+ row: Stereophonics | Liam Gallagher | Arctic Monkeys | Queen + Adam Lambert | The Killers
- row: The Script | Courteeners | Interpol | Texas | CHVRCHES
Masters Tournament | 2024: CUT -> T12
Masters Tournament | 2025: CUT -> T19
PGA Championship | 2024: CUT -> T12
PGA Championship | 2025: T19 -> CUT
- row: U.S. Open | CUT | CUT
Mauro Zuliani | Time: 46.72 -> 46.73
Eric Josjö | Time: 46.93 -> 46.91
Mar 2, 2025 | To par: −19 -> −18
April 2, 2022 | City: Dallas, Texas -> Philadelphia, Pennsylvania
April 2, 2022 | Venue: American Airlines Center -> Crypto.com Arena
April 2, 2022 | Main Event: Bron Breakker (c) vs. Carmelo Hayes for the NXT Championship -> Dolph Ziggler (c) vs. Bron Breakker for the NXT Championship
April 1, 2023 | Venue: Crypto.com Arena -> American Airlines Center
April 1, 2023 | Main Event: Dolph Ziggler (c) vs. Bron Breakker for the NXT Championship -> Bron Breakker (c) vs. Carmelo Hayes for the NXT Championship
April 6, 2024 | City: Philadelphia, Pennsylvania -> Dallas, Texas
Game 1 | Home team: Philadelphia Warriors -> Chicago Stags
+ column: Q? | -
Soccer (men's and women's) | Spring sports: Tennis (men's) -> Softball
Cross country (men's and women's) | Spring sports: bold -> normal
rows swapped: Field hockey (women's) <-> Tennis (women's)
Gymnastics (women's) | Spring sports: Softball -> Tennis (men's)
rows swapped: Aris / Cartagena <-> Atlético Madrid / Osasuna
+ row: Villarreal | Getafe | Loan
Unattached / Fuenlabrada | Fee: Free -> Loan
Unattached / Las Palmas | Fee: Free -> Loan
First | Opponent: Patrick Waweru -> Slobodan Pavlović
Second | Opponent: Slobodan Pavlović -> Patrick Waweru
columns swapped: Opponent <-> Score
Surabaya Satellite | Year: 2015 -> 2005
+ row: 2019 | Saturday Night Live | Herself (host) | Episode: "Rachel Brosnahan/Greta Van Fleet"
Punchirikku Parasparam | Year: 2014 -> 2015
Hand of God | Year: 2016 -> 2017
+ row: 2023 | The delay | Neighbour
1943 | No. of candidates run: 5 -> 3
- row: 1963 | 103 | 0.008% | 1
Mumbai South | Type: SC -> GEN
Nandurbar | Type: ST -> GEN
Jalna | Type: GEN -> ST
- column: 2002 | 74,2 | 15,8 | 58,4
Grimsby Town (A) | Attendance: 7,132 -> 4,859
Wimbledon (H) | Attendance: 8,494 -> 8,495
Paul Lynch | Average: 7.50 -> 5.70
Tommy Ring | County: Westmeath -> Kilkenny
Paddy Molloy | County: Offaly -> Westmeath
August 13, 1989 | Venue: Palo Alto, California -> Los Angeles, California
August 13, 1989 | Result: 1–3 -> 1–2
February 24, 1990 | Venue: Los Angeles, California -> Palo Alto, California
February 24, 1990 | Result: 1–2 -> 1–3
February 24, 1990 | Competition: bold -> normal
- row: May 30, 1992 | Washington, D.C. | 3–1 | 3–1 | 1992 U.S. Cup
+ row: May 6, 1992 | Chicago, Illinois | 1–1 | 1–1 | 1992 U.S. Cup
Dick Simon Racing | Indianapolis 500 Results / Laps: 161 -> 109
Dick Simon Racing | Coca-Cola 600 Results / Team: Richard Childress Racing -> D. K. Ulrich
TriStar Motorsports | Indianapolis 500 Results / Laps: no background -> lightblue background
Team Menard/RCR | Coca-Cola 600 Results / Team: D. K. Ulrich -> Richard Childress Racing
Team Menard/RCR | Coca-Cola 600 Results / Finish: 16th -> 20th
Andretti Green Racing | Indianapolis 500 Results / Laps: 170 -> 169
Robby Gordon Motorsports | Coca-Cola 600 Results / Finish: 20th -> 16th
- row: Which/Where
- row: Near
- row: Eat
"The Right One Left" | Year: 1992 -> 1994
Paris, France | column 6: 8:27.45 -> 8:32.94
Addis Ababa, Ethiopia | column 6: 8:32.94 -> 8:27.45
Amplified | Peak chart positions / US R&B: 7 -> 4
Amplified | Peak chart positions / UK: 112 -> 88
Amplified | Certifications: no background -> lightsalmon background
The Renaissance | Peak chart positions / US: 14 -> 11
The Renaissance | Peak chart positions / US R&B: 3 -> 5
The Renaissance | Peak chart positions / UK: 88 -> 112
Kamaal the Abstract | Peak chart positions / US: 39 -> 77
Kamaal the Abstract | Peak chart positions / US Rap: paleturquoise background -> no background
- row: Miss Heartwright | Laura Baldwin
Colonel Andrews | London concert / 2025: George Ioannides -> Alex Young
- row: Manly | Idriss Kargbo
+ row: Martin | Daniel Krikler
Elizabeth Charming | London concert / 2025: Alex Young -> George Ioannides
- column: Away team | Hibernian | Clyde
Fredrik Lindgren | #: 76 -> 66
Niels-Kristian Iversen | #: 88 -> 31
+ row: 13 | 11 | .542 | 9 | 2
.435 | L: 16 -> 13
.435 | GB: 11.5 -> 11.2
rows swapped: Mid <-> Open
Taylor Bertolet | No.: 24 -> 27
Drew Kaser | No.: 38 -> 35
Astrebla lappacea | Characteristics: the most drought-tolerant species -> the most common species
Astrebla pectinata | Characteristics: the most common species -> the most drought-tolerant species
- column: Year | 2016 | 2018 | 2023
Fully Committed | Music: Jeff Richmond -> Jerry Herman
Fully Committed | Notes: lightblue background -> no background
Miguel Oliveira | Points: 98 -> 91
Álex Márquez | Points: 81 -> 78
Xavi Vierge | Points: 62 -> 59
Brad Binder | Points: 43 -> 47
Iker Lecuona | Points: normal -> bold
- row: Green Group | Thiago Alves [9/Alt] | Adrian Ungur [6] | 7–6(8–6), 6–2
========
## [The problem]
Please copy all the lines above without changing anything.

## [Exercise response]
+ row: Stereophonics | Liam Gallagher | Arctic Monkeys | Queen + Adam Lambert | The Killers
- row: The Script | Courteeners | Interpol | Texas | CHVRCHES
Masters Tournament | 2024: CUT -> T12
Masters Tournament | 2025: CUT -> T19
PGA Championship | 2024: CUT -> T12
PGA Championship | 2025: T19 -> CUT
- row: U.S. Open | CUT | CUT
Mauro Zuliani | Time: 46.72 -> 46.73
Eric Josjö | Time: 46.93 -> 46.91
Mar 2, 2025 | To par: −19 -> −18
April 2, 2022 | City: Dallas, Texas -> Philadelphia, Pennsylvania
April 2, 2022 | Venue: American Airlines Center -> Crypto.com Arena
April 2, 2022 | Main Event: Bron Breakker (c) vs. Carmelo Hayes for the NXT Championship -> Dolph Ziggler (c) vs. Bron Breakker for the NXT Championship
April 1, 2023 | Venue: Crypto.com Arena -> American Airlines Center
April 1, 2023 | Main Event: Dolph Ziggler (c) vs. Bron Breakker for the NXT Championship -> Bron Breakker (c) vs. Carmelo Hayes for the NXT Championship
April 6, 2024 | City: Philadelphia, Pennsylvania -> Dallas, Texas
Game 1 | Home team: Philadelphia Warriors -> Chicago Stags
+ column: Q? | -
Soccer (men's and women's) | Spring sports: Tennis (men's) -> Softball
Cross country (men's and women's) | Spring sports: bold -> normal
rows swapped: Field hockey (women's) <-> Tennis (women's)
Gymnastics (women's) | Spring sports: Softball -> Tennis (men's)
rows swapped: Aris / Cartagena <-> Atlético Madrid / Osasuna
+ row: Villarreal | Getafe | Loan
Unattached / Fuenlabrada | Fee: Free -> Loan
Unattached / Las Palmas | Fee: Free -> Loan
First | Opponent: Patrick Waweru -> Slobodan Pavlović
Second | Opponent: Slobodan Pavlović -> Patrick Waweru
columns swapped: Opponent <-> Score
Surabaya Satellite | Year: 2015 -> 2005
+ row: 2019 | Saturday Night Live | Herself (host) | Episode: "Rachel Brosnahan/Greta Van Fleet"
Punchirikku Parasparam | Year: 2014 -> 2015
Hand of God | Year: 2016 -> 2017
+ row: 2023 | The delay | Neighbour
1943 | No. of candidates run: 5 -> 3
- row: 1963 | 103 | 0.008% | 1
Mumbai South | Type: SC -> GEN
Nandurbar | Type: ST -> GEN
Jalna | Type: GEN -> ST
- column: 2002 | 74,2 | 15,8 | 58,4
Grimsby Town (A) | Attendance: 7,132 -> 4,859
Wimbledon (H) | Attendance: 8,494 -> 8,495
Paul Lynch | Average: 7.50 -> 5.70
Tommy Ring | County: Westmeath -> Kilkenny
Paddy Molloy | County: Offaly -> Westmeath
August 13, 1989 | Venue: Palo Alto, California -> Los Angeles, California
August 13, 1989 | Result: 1–3 -> 1–2
February 24, 1990 | Venue: Los Angeles, California -> Palo Alto, California
February 24, 1990 | Result: 1–2 -> 1–3
February 24, 1990 | Competition: bold -> normal
- row: May 30, 1992 | Washington, D.C. | 3–1 | 3–1 | 1992 U.S. Cup
+ row: May 6, 1992 | Chicago, Illinois | 1–1 | 1–1 | 1992 U.S. Cup
Dick Simon Racing | Indianapolis 500 Results / Laps: 161 -> 109
Dick Simon Racing | Coca-Cola 600 Results / Team: Richard Childress Racing -> D. K. Ulrich
TriStar Motorsports | Indianapolis 500 Results / Laps: no background -> lightblue background
Team Menard/RCR | Coca-Cola 600 Results / Team: D. K. Ulrich -> Richard Childress Racing
Team Menard/RCR | Coca-Cola 600 Results / Finish: 16th -> 20th
Andretti Green Racing | Indianapolis 500 Results / Laps: 170 -> 169
Robby Gordon Motorsports | Coca-Cola 600 Results / Finish: 20th -> 16th
- row: Which/Where
- row: Near
- row: Eat
"The Right One Left" | Year: 1992 -> 1994
Paris, France | column 6: 8:27.45 -> 8:32.94
Addis Ababa, Ethiopia | column 6: 8:32.94 -> 8:27.45
Amplified | Peak chart positions / US R&B: 7 -> 4
Amplified | Peak chart positions / UK: 112 -> 88
Amplified | Certifications: no background -> lightsalmon background
The Renaissance | Peak chart positions / US: 14 -> 11
The Renaissance | Peak chart positions / US R&B: 3 -> 5
The Renaissance | Peak chart positions / UK: 88 -> 112
Kamaal the Abstract | Peak chart positions / US: 39 -> 77
Kamaal the Abstract | Peak chart positions / US Rap: paleturquoise background -> no background
- row: Miss Heartwright | Laura Baldwin
Colonel Andrews | London concert / 2025: George Ioannides -> Alex Young
- row: Manly | Idriss Kargbo
+ row: Martin | Daniel Krikler
Elizabeth Charming | London concert / 2025: Alex Young -> George Ioannides
- column: Away team | Hibernian | Clyde
Fredrik Lindgren | #: 76 -> 66
Niels-Kristian Iversen | #: 88 -> 31
+ row: 13 | 11 | .542 | 9 | 2
.435 | L: 16 -> 13
.435 | GB: 11.5 -> 11.2
rows swapped: Mid <-> Open
Taylor Bertolet | No.: 24 -> 27
Drew Kaser | No.: 38 -> 35
Astrebla lappacea | Characteristics: the most drought-tolerant species -> the most common species
Astrebla pectinata | Characteristics: the most common species -> the most drought-tolerant species
- column: Year | 2016 | 2018 | 2023
Fully Committed | Music: Jeff Richmond -> Jerry Herman
Fully Committed | Notes: lightblue background -> no background
Miguel Oliveira | Points: 98 -> 91
Álex Márquez | Points: 81 -> 78
Xavi Vierge | Points: 62 -> 59
Brad Binder | Points: 43 -> 47
Iker Lecuona | Points: normal -> bold
- row: Green Group | Thiago Alves [9/Alt] | Adrian Ungur [6] | 7–6(8–6), 6–2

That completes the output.